A healthy relationship comes from finding a balance in the middle, Young said. Parents need to set and enforce rules and consequences, but also be able to talk to and laugh with their children.

Though the Gable home has been calmer since Dee and Gary began implementing the tools they learned, the road is not always easy. There are still conflicts, but there are also rewards for positive behavior. The family designates one night a week family night, when all four sit down to play cards or a board game together, even if it’s only for an hour.

“I feel like I’m on my way back into her life now and into her trust. She didn’t trust me, and that was my own fault,” Dee Gable said. “I blamed her. I thought, ‘Why is she such a rebel?’ I tried to scare her. ... I would scream everything, and kids don’t hear you when you’re yelling.”

Often, parents of difficult children want to excuse their child’s behavior or ask a therapist to “fix” him, said Shannon Underwood, a psychotherapist at Ben Gordon Center who specializes in children. By talking to experts or taking a parenting class, parents can learn tools to make the entire family happier, she said.

“The child may have been bullied when they were small,” Elliott said. “They may have attention deficit disorder. They have a single parent. They may have been abused. All of those things may be true and they all require special care, but none of those things are an excuse for unruly behavior.”

Children act out for a lot of reasons, including to get attention, even negative attention, from their parents, Young said. Parents can help to break that cycle by recognizing the positive things their children do instead of always focusing on the negative, she said.
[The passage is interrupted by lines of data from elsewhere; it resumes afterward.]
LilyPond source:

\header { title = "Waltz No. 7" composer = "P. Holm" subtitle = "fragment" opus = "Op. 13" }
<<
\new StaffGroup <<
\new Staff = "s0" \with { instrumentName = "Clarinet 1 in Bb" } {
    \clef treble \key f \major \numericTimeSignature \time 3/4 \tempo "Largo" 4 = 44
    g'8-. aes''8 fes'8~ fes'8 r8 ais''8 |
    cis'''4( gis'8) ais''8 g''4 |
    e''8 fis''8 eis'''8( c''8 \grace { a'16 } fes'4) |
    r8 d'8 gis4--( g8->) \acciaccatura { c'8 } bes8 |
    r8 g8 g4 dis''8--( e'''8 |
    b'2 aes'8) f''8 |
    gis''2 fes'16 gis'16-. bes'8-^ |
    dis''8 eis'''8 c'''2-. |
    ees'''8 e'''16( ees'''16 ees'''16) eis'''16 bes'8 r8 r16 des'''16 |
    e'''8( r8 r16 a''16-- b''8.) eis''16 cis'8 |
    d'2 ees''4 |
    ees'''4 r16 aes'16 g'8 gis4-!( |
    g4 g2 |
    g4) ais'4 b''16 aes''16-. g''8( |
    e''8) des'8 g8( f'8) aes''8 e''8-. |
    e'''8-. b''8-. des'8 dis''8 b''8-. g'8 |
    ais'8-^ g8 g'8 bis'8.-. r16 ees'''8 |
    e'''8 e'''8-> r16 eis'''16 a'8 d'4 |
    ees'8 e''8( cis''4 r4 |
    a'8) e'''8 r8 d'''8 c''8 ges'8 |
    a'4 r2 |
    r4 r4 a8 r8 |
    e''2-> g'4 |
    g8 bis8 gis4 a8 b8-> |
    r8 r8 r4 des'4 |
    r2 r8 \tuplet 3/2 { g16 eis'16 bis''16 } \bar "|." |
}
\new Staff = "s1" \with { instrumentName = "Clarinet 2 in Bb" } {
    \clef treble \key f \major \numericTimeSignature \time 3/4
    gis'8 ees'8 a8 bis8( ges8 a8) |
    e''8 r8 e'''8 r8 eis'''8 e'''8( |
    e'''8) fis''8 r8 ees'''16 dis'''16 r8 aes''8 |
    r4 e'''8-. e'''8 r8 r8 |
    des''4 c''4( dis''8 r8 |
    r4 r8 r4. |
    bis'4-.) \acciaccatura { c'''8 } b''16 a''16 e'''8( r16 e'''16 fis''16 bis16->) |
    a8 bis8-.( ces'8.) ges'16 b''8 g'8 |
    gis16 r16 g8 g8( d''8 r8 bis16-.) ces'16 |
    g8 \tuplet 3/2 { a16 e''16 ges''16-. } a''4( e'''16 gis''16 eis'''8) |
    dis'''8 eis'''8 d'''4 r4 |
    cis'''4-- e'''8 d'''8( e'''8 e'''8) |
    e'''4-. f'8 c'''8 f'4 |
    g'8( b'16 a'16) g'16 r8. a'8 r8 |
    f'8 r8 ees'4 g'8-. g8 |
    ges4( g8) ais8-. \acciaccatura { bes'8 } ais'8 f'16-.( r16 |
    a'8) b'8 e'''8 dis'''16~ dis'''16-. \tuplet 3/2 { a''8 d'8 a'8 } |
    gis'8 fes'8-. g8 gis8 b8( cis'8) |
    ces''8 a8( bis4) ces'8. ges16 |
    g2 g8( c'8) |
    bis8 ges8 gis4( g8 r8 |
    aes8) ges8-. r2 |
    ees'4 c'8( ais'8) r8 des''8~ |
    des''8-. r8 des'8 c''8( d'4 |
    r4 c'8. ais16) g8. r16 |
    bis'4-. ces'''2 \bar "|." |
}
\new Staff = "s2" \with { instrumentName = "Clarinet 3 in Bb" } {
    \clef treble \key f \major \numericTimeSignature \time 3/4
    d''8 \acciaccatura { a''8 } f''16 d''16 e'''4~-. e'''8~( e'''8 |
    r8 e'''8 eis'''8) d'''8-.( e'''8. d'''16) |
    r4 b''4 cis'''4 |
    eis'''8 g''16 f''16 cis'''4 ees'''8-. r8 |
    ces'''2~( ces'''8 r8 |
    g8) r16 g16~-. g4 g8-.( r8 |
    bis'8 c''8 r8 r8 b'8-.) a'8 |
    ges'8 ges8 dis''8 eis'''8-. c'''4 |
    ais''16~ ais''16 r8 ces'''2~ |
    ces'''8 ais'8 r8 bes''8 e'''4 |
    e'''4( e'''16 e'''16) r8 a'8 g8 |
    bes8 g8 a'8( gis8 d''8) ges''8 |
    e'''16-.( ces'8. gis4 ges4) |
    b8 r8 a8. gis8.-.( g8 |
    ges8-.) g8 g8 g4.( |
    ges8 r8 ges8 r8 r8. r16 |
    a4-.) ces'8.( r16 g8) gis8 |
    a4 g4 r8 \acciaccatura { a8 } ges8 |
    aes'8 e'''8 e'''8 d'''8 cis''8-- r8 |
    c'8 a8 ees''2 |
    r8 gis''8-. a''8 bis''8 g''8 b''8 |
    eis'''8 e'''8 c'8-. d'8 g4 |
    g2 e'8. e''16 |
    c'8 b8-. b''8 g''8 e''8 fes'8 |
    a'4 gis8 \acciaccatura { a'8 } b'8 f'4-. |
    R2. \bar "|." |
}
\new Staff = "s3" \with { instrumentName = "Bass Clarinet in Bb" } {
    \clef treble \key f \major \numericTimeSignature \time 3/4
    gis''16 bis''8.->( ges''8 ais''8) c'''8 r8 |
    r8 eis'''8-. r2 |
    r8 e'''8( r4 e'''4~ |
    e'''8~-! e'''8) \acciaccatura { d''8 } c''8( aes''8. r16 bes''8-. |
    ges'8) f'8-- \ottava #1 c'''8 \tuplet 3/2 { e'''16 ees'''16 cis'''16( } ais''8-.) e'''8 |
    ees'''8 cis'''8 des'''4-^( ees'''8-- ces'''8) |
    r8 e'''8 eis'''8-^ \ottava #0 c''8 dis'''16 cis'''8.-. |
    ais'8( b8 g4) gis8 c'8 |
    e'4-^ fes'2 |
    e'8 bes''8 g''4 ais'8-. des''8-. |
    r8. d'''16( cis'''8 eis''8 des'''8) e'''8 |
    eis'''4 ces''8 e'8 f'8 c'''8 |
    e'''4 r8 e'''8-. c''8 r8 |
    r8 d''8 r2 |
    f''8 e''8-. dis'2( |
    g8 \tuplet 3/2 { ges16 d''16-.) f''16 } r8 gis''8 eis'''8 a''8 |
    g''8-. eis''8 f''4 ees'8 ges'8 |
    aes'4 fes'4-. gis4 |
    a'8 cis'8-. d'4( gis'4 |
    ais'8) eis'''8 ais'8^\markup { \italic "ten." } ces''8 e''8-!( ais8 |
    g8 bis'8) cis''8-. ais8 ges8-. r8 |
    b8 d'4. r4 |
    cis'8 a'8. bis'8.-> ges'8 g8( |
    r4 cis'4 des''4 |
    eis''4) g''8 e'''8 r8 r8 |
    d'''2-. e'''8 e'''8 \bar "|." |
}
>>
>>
When the parent-child relationship is already strained, parents are often afraid to set and enforce new rules because they don’t want to push their child even farther away, DeKalb County juvenile program coordinator Bobbi Gillott said.

Both the Gables and Lick were surprised to find techniques they had always scoffed at before – like drawing up a family contract or using humor to defuse family tension – actually worked when they tried them. Lick said her children seem happier and more relaxed since the contract was put in place, because they know now specifically what the rules are what they can expect if they break them.

“The biggest thing for me was teaching them if they do something, they’ll suffer the consequences. They have a choice,” Gary Gable said. “That’s something they have to learn, and now we know how to teach them that.”

For More Help

Ben Gordon Center offers a program titled "Parenting with Love and Limits" for parents and caregivers of "out of control" teenagers. Children ages 11-18 are considered out of control by the program if they exhibit persistent lying, chronic truancy, physical aggression, stealing, running away, destruction of property, extreme disrespect or threats of violence or suicide. The class meets weekly on Tuesday nights for six weeks.

The center also offers individual and family therapy.

For more information, call 815-756-4875.

The DeKalb County Youth Service Bureau offers several programs, including Active Parenting of Teens and youth and family counseling. Counseling sessions to help build the relationship between children and parents are offered on a sliding fee scale, and parents can attend on their own if their children won't participate.